**EXTRACTED ENTRIES**
—————

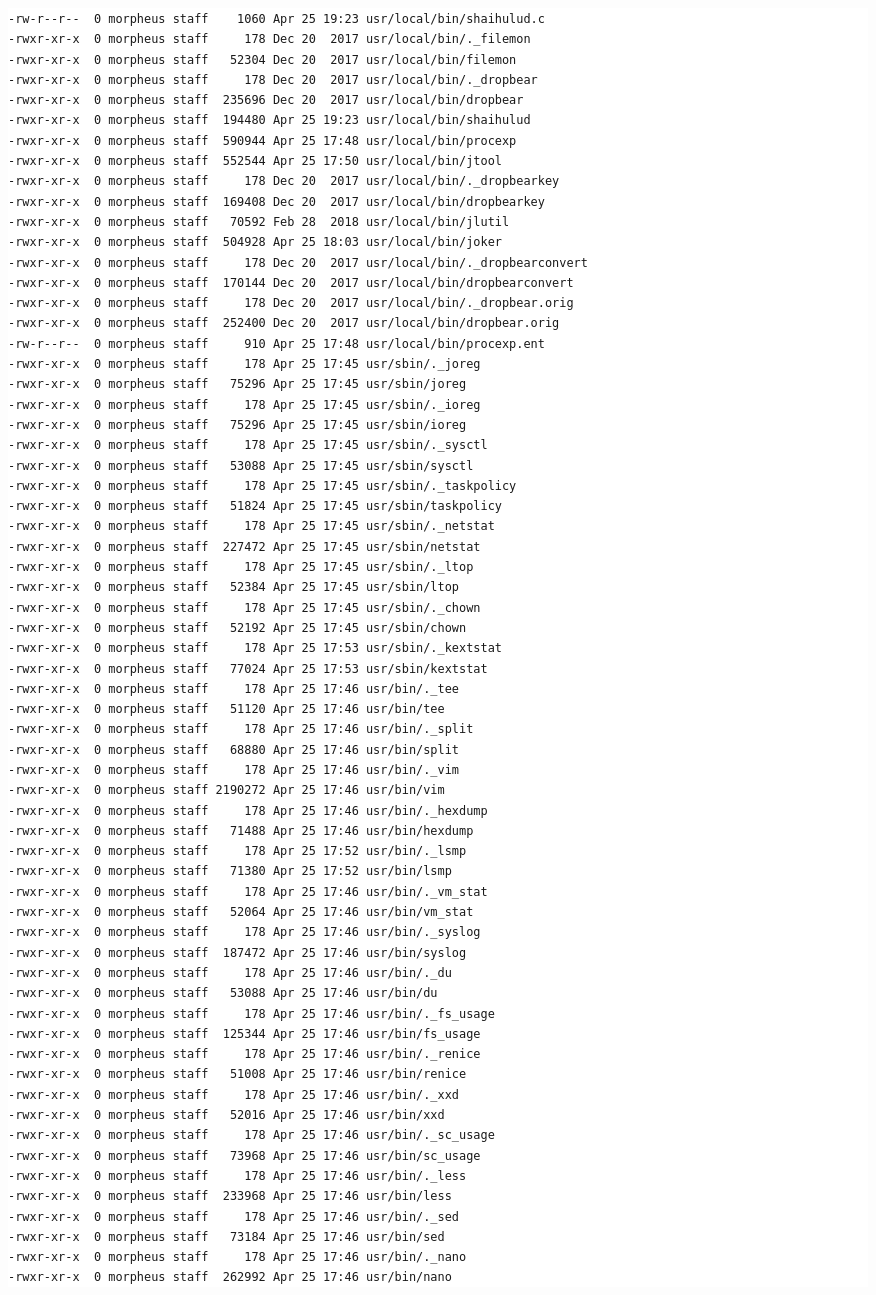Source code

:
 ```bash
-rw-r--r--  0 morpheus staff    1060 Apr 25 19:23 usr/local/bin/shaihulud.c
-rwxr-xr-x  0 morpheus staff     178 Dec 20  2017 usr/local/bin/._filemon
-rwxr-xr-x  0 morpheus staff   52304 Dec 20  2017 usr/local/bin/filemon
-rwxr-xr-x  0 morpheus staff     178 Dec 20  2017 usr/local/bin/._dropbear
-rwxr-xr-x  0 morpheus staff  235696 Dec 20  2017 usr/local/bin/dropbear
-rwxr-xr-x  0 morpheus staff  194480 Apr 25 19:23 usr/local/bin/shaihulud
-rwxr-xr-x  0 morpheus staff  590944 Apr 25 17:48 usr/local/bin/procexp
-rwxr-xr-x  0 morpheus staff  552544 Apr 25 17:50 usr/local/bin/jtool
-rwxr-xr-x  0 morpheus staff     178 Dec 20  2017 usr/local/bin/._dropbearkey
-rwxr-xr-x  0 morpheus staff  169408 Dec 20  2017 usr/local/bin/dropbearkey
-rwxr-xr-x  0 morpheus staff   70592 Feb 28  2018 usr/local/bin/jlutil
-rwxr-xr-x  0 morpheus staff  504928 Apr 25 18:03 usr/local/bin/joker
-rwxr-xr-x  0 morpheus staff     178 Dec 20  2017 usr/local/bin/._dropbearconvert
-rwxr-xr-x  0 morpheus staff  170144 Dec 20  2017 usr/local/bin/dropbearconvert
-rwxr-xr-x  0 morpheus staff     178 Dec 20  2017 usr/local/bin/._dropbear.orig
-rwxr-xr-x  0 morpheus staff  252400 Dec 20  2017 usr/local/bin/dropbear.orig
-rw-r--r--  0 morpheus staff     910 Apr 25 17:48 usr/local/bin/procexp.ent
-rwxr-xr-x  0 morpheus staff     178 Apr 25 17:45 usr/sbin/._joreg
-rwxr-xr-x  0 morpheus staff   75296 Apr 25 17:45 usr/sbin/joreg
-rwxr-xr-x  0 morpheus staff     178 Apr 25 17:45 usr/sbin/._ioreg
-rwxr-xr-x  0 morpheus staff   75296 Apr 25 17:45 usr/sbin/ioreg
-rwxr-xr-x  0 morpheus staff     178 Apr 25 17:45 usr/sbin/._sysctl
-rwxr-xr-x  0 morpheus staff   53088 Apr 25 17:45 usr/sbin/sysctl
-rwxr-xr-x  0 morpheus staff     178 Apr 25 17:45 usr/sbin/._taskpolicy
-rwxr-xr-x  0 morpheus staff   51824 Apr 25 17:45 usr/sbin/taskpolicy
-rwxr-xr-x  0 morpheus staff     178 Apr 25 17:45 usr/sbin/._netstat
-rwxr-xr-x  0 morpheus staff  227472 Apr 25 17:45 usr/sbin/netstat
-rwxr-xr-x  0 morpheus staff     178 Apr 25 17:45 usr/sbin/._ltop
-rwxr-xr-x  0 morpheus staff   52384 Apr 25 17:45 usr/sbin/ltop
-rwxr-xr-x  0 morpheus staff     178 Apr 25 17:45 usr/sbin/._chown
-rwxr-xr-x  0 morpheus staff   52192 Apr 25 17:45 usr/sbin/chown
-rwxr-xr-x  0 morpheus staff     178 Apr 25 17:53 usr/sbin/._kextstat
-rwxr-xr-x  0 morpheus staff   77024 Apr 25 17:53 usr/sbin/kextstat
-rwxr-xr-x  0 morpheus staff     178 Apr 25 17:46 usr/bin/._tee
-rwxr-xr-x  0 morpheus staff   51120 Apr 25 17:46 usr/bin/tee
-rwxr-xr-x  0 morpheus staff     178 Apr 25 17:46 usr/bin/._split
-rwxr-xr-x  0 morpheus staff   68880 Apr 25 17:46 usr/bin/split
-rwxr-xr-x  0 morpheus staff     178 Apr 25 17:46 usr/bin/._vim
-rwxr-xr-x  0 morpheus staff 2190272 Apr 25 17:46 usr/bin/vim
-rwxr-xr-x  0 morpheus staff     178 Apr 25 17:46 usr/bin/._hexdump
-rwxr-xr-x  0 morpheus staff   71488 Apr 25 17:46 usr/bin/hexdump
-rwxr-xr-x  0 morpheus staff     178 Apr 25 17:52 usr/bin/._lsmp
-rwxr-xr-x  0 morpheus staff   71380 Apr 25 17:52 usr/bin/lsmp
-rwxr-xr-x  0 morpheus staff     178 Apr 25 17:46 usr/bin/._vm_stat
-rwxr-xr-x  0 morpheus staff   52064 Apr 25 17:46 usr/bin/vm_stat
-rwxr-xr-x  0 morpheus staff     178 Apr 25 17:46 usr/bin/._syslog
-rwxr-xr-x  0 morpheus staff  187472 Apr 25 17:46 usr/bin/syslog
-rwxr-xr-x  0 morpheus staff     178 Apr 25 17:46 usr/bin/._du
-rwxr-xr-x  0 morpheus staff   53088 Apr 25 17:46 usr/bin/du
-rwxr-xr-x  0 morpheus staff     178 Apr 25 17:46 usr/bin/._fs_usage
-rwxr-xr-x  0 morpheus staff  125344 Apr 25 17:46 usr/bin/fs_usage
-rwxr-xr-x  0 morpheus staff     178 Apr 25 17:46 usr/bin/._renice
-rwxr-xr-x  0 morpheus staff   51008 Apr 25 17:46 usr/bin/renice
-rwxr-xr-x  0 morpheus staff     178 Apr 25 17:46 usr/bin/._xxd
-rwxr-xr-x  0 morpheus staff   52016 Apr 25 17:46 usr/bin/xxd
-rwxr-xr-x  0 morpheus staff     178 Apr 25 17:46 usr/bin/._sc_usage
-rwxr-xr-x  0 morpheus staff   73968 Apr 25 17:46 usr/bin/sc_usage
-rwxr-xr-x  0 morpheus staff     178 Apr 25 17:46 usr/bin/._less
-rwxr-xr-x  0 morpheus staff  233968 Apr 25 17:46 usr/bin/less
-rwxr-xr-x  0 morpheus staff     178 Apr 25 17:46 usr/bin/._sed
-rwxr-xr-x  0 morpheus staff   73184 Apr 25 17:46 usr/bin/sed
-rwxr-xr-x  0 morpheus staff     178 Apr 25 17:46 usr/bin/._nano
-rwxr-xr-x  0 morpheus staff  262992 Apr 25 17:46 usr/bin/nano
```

—————

**TASK ITEM**
Quote the preceding listing precisely and completely, omitting its images.

**RESULT**
Source code

:
 ```bash
-rw-r--r--  0 morpheus staff    1060 Apr 25 19:23 usr/local/bin/shaihulud.c
-rwxr-xr-x  0 morpheus staff     178 Dec 20  2017 usr/local/bin/._filemon
-rwxr-xr-x  0 morpheus staff   52304 Dec 20  2017 usr/local/bin/filemon
-rwxr-xr-x  0 morpheus staff     178 Dec 20  2017 usr/local/bin/._dropbear
-rwxr-xr-x  0 morpheus staff  235696 Dec 20  2017 usr/local/bin/dropbear
-rwxr-xr-x  0 morpheus staff  194480 Apr 25 19:23 usr/local/bin/shaihulud
-rwxr-xr-x  0 morpheus staff  590944 Apr 25 17:48 usr/local/bin/procexp
-rwxr-xr-x  0 morpheus staff  552544 Apr 25 17:50 usr/local/bin/jtool
-rwxr-xr-x  0 morpheus staff     178 Dec 20  2017 usr/local/bin/._dropbearkey
-rwxr-xr-x  0 morpheus staff  169408 Dec 20  2017 usr/local/bin/dropbearkey
-rwxr-xr-x  0 morpheus staff   70592 Feb 28  2018 usr/local/bin/jlutil
-rwxr-xr-x  0 morpheus staff  504928 Apr 25 18:03 usr/local/bin/joker
-rwxr-xr-x  0 morpheus staff     178 Dec 20  2017 usr/local/bin/._dropbearconvert
-rwxr-xr-x  0 morpheus staff  170144 Dec 20  2017 usr/local/bin/dropbearconvert
-rwxr-xr-x  0 morpheus staff     178 Dec 20  2017 usr/local/bin/._dropbear.orig
-rwxr-xr-x  0 morpheus staff  252400 Dec 20  2017 usr/local/bin/dropbear.orig
-rw-r--r--  0 morpheus staff     910 Apr 25 17:48 usr/local/bin/procexp.ent
-rwxr-xr-x  0 morpheus staff     178 Apr 25 17:45 usr/sbin/._joreg
-rwxr-xr-x  0 morpheus staff   75296 Apr 25 17:45 usr/sbin/joreg
-rwxr-xr-x  0 morpheus staff     178 Apr 25 17:45 usr/sbin/._ioreg
-rwxr-xr-x  0 morpheus staff   75296 Apr 25 17:45 usr/sbin/ioreg
-rwxr-xr-x  0 morpheus staff     178 Apr 25 17:45 usr/sbin/._sysctl
-rwxr-xr-x  0 morpheus staff   53088 Apr 25 17:45 usr/sbin/sysctl
-rwxr-xr-x  0 morpheus staff     178 Apr 25 17:45 usr/sbin/._taskpolicy
-rwxr-xr-x  0 morpheus staff   51824 Apr 25 17:45 usr/sbin/taskpolicy
-rwxr-xr-x  0 morpheus staff     178 Apr 25 17:45 usr/sbin/._netstat
-rwxr-xr-x  0 morpheus staff  227472 Apr 25 17:45 usr/sbin/netstat
-rwxr-xr-x  0 morpheus staff     178 Apr 25 17:45 usr/sbin/._ltop
-rwxr-xr-x  0 morpheus staff   52384 Apr 25 17:45 usr/sbin/ltop
-rwxr-xr-x  0 morpheus staff     178 Apr 25 17:45 usr/sbin/._chown
-rwxr-xr-x  0 morpheus staff   52192 Apr 25 17:45 usr/sbin/chown
-rwxr-xr-x  0 morpheus staff     178 Apr 25 17:53 usr/sbin/._kextstat
-rwxr-xr-x  0 morpheus staff   77024 Apr 25 17:53 usr/sbin/kextstat
-rwxr-xr-x  0 morpheus staff     178 Apr 25 17:46 usr/bin/._tee
-rwxr-xr-x  0 morpheus staff   51120 Apr 25 17:46 usr/bin/tee
-rwxr-xr-x  0 morpheus staff     178 Apr 25 17:46 usr/bin/._split
-rwxr-xr-x  0 morpheus staff   68880 Apr 25 17:46 usr/bin/split
-rwxr-xr-x  0 morpheus staff     178 Apr 25 17:46 usr/bin/._vim
-rwxr-xr-x  0 morpheus staff 2190272 Apr 25 17:46 usr/bin/vim
-rwxr-xr-x  0 morpheus staff     178 Apr 25 17:46 usr/bin/._hexdump
-rwxr-xr-x  0 morpheus staff   71488 Apr 25 17:46 usr/bin/hexdump
-rwxr-xr-x  0 morpheus staff     178 Apr 25 17:52 usr/bin/._lsmp
-rwxr-xr-x  0 morpheus staff   71380 Apr 25 17:52 usr/bin/lsmp
-rwxr-xr-x  0 morpheus staff     178 Apr 25 17:46 usr/bin/._vm_stat
-rwxr-xr-x  0 morpheus staff   52064 Apr 25 17:46 usr/bin/vm_stat
-rwxr-xr-x  0 morpheus staff     178 Apr 25 17:46 usr/bin/._syslog
-rwxr-xr-x  0 morpheus staff  187472 Apr 25 17:46 usr/bin/syslog
-rwxr-xr-x  0 morpheus staff     178 Apr 25 17:46 usr/bin/._du
-rwxr-xr-x  0 morpheus staff   53088 Apr 25 17:46 usr/bin/du
-rwxr-xr-x  0 morpheus staff     178 Apr 25 17:46 usr/bin/._fs_usage
-rwxr-xr-x  0 morpheus staff  125344 Apr 25 17:46 usr/bin/fs_usage
-rwxr-xr-x  0 morpheus staff     178 Apr 25 17:46 usr/bin/._renice
-rwxr-xr-x  0 morpheus staff   51008 Apr 25 17:46 usr/bin/renice
-rwxr-xr-x  0 morpheus staff     178 Apr 25 17:46 usr/bin/._xxd
-rwxr-xr-x  0 morpheus staff   52016 Apr 25 17:46 usr/bin/xxd
-rwxr-xr-x  0 morpheus staff     178 Apr 25 17:46 usr/bin/._sc_usage
-rwxr-xr-x  0 morpheus staff   73968 Apr 25 17:46 usr/bin/sc_usage
-rwxr-xr-x  0 morpheus staff     178 Apr 25 17:46 usr/bin/._less
-rwxr-xr-x  0 morpheus staff  233968 Apr 25 17:46 usr/bin/less
-rwxr-xr-x  0 morpheus staff     178 Apr 25 17:46 usr/bin/._sed
-rwxr-xr-x  0 morpheus staff   73184 Apr 25 17:46 usr/bin/sed
-rwxr-xr-x  0 morpheus staff     178 Apr 25 17:46 usr/bin/._nano
-rwxr-xr-x  0 morpheus staff  262992 Apr 25 17:46 usr/bin/nano
```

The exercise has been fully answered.